Dataset records

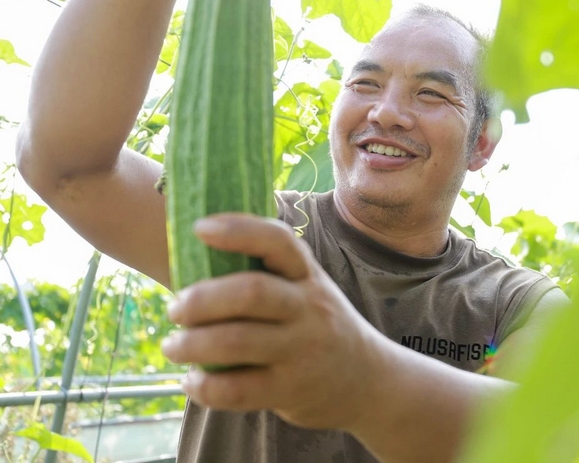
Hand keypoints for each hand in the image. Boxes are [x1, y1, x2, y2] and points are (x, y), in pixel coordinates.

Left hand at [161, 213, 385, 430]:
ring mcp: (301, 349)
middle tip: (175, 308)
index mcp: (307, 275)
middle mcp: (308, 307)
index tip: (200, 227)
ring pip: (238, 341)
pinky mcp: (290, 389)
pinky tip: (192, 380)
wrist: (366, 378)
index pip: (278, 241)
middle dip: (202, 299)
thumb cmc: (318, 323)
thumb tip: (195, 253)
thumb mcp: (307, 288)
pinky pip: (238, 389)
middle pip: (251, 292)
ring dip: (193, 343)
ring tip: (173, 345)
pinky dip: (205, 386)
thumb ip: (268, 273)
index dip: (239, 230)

---

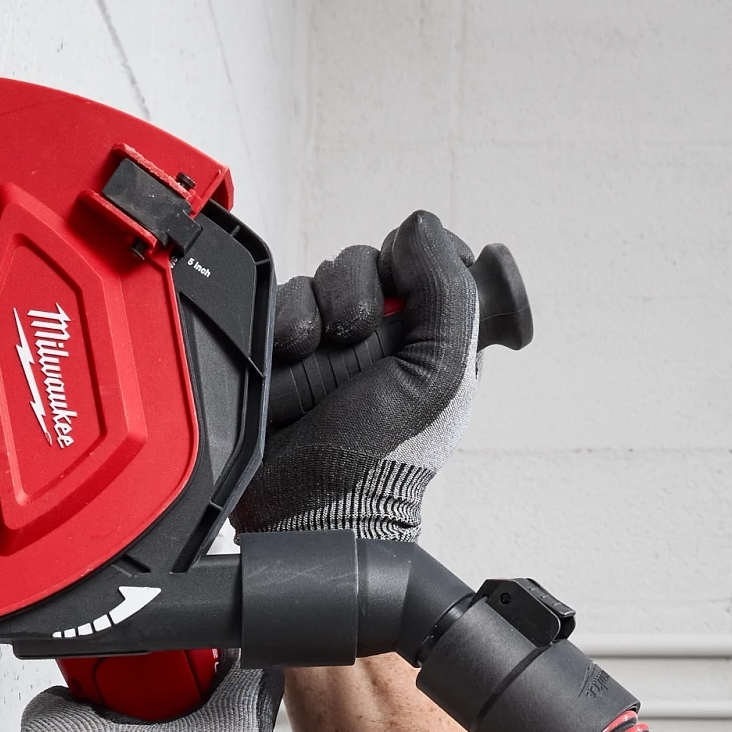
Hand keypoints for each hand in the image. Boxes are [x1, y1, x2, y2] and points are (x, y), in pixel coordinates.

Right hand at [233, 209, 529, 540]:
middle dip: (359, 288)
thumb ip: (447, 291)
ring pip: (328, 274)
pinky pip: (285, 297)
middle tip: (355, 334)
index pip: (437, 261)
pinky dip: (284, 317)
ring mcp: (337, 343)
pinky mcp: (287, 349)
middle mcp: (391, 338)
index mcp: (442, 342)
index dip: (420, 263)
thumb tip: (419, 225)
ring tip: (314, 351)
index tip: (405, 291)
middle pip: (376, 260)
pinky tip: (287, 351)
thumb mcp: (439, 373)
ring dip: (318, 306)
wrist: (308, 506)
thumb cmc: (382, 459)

_Description of the task:_ Find and count the lines of the data that include the string "pinky", and report that figure by itself.

_Expected output:_ 8